Vajrasana, the seat of stability. The Buddha supposed to have say in meditation gazing east, under the Bodhi tree, where the Vajrasana, the stone platform is kept.
The ancient railings which surround the temple are of first cintury BC and are very interesting monuments of the country.
This marks the sacred spot of the Buddha's meditative perambulation during the third week after pious enlightenment. It is believed that wherever the Buddha put his feet lotus sprang up.
It is belived that the Buddha spent one week here looking towards the treat Mahabodhi Tree out of gratitude, without twinkling his eyes.
The Buddha spent one week here, where it is believed that five colours came out of his body.
The sacred tank where it is believed that Buddha had spent one week.
How To Reach :
Air :The Patna airport is 112 Kms.
Rail : The nearest Railway station is Gaya 16 Kms.

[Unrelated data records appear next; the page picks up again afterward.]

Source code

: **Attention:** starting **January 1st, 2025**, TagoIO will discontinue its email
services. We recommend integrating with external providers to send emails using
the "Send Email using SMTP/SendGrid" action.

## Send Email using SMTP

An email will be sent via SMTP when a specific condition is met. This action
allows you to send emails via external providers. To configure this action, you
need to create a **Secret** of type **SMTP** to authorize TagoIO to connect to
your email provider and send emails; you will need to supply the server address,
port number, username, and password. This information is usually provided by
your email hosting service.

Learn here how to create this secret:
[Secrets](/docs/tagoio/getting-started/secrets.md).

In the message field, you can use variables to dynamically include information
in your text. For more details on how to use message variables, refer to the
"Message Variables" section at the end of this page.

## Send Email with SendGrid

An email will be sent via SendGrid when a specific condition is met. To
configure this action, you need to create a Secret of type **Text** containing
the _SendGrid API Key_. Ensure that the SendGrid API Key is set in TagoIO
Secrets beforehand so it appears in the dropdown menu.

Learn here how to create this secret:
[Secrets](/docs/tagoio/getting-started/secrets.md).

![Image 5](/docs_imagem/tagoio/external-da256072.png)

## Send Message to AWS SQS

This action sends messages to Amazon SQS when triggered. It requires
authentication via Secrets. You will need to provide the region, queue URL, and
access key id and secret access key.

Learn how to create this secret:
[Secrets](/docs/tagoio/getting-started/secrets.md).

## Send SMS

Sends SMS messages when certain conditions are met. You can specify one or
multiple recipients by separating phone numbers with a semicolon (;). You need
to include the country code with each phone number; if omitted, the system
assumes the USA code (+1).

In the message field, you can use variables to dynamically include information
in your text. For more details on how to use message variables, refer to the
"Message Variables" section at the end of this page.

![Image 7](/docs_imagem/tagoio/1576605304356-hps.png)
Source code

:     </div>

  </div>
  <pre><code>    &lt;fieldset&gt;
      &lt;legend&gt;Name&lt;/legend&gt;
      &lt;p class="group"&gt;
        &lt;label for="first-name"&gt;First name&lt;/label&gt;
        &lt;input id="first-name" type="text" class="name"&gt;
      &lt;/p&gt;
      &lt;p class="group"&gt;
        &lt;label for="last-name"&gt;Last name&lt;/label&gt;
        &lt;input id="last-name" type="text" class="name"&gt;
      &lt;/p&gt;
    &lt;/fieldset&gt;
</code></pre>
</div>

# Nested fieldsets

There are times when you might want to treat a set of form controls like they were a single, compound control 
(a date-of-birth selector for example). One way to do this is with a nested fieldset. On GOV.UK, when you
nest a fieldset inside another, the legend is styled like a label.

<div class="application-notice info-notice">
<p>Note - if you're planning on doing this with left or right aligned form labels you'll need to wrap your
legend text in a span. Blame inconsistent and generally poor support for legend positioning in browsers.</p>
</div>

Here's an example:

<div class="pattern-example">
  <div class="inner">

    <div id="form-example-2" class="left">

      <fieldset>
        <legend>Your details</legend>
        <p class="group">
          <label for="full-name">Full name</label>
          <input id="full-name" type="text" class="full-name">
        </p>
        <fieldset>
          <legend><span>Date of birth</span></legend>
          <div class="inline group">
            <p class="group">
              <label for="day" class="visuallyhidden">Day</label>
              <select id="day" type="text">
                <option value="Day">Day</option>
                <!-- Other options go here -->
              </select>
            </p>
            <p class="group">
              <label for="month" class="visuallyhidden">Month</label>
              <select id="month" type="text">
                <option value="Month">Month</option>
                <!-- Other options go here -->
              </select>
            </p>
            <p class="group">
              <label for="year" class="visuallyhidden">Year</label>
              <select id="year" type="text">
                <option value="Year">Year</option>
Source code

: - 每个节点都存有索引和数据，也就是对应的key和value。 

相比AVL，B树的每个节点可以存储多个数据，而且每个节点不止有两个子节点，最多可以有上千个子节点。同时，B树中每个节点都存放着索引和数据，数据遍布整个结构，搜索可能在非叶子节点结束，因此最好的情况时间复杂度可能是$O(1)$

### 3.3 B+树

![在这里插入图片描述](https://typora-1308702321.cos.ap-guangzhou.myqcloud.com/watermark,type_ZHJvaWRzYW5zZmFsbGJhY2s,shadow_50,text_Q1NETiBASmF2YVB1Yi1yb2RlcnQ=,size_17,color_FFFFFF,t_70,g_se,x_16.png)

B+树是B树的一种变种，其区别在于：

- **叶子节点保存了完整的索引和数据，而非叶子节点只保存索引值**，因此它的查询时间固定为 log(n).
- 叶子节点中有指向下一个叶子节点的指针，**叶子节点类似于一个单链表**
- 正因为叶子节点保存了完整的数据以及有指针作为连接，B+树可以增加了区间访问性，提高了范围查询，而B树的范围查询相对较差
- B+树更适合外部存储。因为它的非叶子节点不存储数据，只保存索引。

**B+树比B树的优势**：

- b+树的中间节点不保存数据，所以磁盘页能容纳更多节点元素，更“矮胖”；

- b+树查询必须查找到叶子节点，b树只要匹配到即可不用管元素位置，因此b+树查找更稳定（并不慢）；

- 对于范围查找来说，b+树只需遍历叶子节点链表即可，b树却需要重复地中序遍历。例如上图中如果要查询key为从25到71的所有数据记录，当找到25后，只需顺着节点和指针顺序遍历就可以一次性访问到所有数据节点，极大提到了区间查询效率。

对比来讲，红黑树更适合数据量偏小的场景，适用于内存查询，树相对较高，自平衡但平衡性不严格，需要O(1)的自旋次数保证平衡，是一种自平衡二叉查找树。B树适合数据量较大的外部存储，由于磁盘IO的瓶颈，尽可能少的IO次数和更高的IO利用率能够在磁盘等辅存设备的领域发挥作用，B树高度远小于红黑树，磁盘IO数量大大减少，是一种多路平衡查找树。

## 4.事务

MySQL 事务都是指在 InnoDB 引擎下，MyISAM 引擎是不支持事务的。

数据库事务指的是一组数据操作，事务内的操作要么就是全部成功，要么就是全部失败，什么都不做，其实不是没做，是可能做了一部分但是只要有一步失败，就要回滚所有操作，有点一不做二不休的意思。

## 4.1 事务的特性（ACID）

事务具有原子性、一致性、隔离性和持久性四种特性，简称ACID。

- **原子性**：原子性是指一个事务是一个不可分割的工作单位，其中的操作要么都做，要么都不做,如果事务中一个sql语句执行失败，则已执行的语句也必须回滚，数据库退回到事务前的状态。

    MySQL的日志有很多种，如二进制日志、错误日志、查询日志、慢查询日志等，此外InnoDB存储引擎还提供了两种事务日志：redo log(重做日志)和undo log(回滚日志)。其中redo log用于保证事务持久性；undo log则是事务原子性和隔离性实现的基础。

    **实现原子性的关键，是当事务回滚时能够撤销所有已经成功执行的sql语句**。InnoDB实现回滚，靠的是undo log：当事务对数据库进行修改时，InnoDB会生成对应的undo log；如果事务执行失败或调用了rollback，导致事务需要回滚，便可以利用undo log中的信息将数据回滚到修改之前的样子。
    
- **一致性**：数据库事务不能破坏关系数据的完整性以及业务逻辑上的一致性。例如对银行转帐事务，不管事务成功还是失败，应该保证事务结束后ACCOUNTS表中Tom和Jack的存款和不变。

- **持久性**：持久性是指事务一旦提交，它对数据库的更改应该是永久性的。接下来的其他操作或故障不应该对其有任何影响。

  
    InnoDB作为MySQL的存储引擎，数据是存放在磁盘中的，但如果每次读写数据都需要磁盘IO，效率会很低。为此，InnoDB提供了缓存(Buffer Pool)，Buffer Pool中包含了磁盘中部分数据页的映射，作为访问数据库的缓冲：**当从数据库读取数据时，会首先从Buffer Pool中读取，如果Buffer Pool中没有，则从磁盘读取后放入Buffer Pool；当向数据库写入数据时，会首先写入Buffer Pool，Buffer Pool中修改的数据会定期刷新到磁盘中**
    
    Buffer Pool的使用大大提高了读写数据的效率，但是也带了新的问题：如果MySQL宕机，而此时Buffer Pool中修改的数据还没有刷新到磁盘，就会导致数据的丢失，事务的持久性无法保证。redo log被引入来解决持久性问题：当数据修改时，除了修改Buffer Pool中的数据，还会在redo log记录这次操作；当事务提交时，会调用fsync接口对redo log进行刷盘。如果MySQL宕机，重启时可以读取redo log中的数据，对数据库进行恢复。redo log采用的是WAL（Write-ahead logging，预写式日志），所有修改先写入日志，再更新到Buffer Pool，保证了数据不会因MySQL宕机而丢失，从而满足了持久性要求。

Road : Bodhgaya is connected by road to Gaya. 16 Kms to the Delhi-Calcutta Highway junction (on Grand Trunk Road). Dobhi 22 Kms and Patna 105 Kms (via Jehanabad) or 181 Kms (Via Rajgir).
Places Of Intrest Around Bodhgaya
13 km. from Bodhgaya, Gaya is a very sacred pilgrim centre for Hindus. . Gaya is one of the most important pilgrimage places for the Hindus. It is believed that a Hindu will reach heaven if his last rites are offered under the celebrated ’Akshayabat’ or immortal banyan tree, standing in the yard of Vishnupad temple. Believed to be built on the footsteps of Vishnu, the grand temple was renovated by Ahalyabai, queen of Indore. The temple of Vishnupad on the bank of river Falgu attracts a very large number of pilgrims.
The Barabar and Nagarjuni Hills are situated about 41 km. from Bodhgaya (25 kms north of Gaya) and contain, in all, seven rock-cut caves of which four are in the Barabar hills. Barabar Caves is an important achaeological site. The caves carved out from solid rocks bear details of the life of Buddha.
Two of the caves, dedicated by Ashoka to Ajivika monks, are in the form of a plain rectangular outer hall. At one end of which is an inner chamber with carved wall and over hanging caves.
The Karan Chaupa Cave
The entire interior of the cave, excluding the platform, bears a high polish. The entrance is in 'Egyptian form'.
The Sudama Cave
The cave entrance is in 'Egyptian form' and consists of two chambers.
The Lomas Rishi Cave
The entrance is in 'Egyptian form and only walls of the outer rooms are polished.
The Visva Zopri Cave
Consists of an outer apartment, bearing the high polish on its walls and flat roof. On the right hand wall, is an inscription record.
Other Places of Interest :
Tibetan Monastery, Thai Monastery, Myanmar Monastery, Chinese Monastery, Bhutanese Monastery, Japanese Monastery and Sri Lankan Monastery etc.
Where to stay
ITDC Hotel Bodh Gaya Ashok, BSTDC Siddhartha Vihar and BSTDC Buddha Vihar are good places to stay
Climate & Best time to Visit
Bodhgaya experiences pleasant weather throughout the year and can be visited anytime. However, the most suitable time are the winter months from October to March when the climate is at its best.